提示された本文:
------------------------

2008年4月15日火曜日

■『会津学』第4号の編集作業がはじまりました


■2008年4月末が、『会津学』第4号(8月15日発行予定)の原稿の締切日となっています。

■2008年4月14日(月)午前、福島県会津の三島町宮下の奥会津書房にて、遠藤由美子編集長、中丸さんと、菅家博昭で、編集日程について打ち合わせが行われました。また、13日に到着した山形県の草刈広一さんのハラミドリヒメギスの原稿も、編集長に渡しました。積雪地帯の山形・会津・新潟の山塊の地形に合わせた形態変化がみられるバッタ(キリギリス)の仲間の調査報告です。力作です。ありがとうございました。

2008年3月24日月曜日

福島県立博物館の公開講座

■2008年4月3日(木)13時30分から、福島県立博物館では木曜の広場は新講座として「会津学講座」となります。第1回は「会津農書」の民俗世界。赤坂憲雄館長、佐々木長生学芸員。

→→福島県博の催事
 会津農書』は貞享元年(1684)に佐瀬与次右衛門によって著述された農業技術書。与次右衛門の経験と旧慣習に基づく、中世から近世初期にかけての会津の民俗が記されています。

■5月8日 風土記・風俗帳の民俗世界
6月5日 会津の民俗芸能
7月3日 会津の山の神信仰
8月7日 磐梯山信仰
9月4日 職人巻物の民俗世界
10月2日 会津の焼畑と火耕
11月6日 森のめぐみと民俗
12月4日 雪と農業
2009年1月8日 会津の市と市神祭り
2月5日 馬をめぐる民俗
3月5日 民具が語る暮らし

暮らしを見つめる

■奥会津・間方(まがた)の人々に学ぶ

 二〇〇八年三月一七日(日)、一八日(月)、福島県会津地方にある三島町で会津学研究会による「春季講座」を開催し、参加された一五名の皆さんと、二日間、人の暮らしのあり方を時間をかけて学びました。

 三島町の間方(まがた)集落で生まれ暮らしている五名の皆さんからお話をうかがい、最終日に福島県立博物館の佐々木長生さんに『会津農書』『大谷組風俗帳』という近世の文献資料と現在の間方の生活を比較・連関して、まとめのお話をしていただきました。
 印象に残ったことをお伝えいたします。

 初日は、間方に生まれ、間方に嫁ぎ今も暮らしている三名の女性(昭和八年生、十年生、二十年生)から「ヒロロ細工」「雪納豆作り」「山の食べ物」について教えていただきました。

 二日目は、間方に生まれ暮らしている二名の男性(昭和●年生、二十八年生)から「集落にある神々」「狩猟(テッポウブチ)」「雨乞い」「魔の山(志津倉山)」について話をうかがいました。

------------------------

提供データ:
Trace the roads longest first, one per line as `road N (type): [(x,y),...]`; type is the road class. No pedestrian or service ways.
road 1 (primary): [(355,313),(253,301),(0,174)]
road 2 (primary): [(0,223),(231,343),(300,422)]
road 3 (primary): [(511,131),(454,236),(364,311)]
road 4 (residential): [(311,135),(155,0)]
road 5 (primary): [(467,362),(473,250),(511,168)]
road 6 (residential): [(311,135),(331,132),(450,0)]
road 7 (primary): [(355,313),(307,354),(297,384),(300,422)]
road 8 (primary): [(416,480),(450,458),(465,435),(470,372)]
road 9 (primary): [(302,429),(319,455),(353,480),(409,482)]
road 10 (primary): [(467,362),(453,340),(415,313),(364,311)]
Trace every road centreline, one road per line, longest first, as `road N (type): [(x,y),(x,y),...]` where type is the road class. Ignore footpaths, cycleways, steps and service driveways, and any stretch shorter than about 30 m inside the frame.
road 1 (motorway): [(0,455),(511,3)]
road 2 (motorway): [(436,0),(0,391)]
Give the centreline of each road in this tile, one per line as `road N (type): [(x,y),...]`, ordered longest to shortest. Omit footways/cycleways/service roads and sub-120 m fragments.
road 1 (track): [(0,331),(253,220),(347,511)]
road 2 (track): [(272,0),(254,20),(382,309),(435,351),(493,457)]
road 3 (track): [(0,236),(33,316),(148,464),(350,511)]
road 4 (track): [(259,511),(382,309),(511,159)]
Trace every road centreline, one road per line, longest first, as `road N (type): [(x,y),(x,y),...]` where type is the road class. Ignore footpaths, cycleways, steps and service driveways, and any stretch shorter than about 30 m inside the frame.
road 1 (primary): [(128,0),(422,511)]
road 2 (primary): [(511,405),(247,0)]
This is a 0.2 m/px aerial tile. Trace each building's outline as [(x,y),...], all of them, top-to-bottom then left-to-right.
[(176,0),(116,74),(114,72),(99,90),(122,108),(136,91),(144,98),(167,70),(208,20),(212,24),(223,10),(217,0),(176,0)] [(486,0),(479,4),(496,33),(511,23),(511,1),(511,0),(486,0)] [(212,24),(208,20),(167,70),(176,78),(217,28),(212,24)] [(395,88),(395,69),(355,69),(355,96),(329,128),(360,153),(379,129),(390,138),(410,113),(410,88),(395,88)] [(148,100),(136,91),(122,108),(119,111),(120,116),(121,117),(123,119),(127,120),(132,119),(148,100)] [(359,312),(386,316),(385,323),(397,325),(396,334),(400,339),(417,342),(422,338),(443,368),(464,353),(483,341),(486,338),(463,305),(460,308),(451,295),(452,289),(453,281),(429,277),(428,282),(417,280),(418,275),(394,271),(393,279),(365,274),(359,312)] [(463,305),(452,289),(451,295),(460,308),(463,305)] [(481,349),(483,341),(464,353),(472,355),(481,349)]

------------------------

課題の指示:
(1) 会津学の記事について、次の問いに答えてください。
(a) 『会津学』第4号の原稿の締切日はいつとされていますか。
(b) 『会津農書』は、いつ、誰によって著述されましたか。
(c) 三島町で開かれた「春季講座」には何名が参加しましたか。
(2) 会津学の記事を最後の文から引き継いで、続きを書き進めてください。

課題別の解答:
(1)
(a) 2008年4月末です。
(b) 貞享元年(1684)に、佐瀬与次右衛門によって著述されました。
(c) 一五名です。

(2)
 志津倉山の北麓にある源流の集落である間方集落では、南を向いて、つまり志津倉山(シンザクラやオーベエ)を向いて男は野良でも、山に入っても小便はしてはいけない、と教えられそれを守っている。最近まで「マノヤマ(魔の山)」と呼び、山頂から麓に降りる場所は数カ所しかないため、地元に住む人もたいへん気をつかって山に出入りしている。天狗様が棲んでいるともいう。そのため山に入ったらあまり大きな声を出さないようにしている。またマエツボ(前坪山)にはカシャ(化け)猫も棲み、それが土葬で埋めた死人を喰うので、間方の葬式は暗くなる夕方に行う。埋めた墓にも三本の木を曲げて六脚を土に刺し、弓にしてはねるようにしつらえる。昔は黒松を伐り芯木としてサイノカミも正月十五日にやったけれど、その黒松が無くなり、昔は杉の木も植えていなかったので、サイノカミで火事になったという理由にしてサイノカミは行わないようにし、雪で直径5m×高さ2mのドウを作り集落を上手と下手に分けて鳥追いとした。

 志津倉山で雨乞いをすると雷雲が出て雨になる。また美女峠伝説にちなむメサツ沢というのがある。

 山のモワダの木(しなのき)は六月中旬に伐り、皮を剥ぎ池などで二十日間ほど腐らせ、皮を剥ぎ、乾燥させ保存する。乾燥状態では弱いけれど、水に濡らすと強くなる。荷縄などを作った。葉の長いものと、丸い葉の二種類がある。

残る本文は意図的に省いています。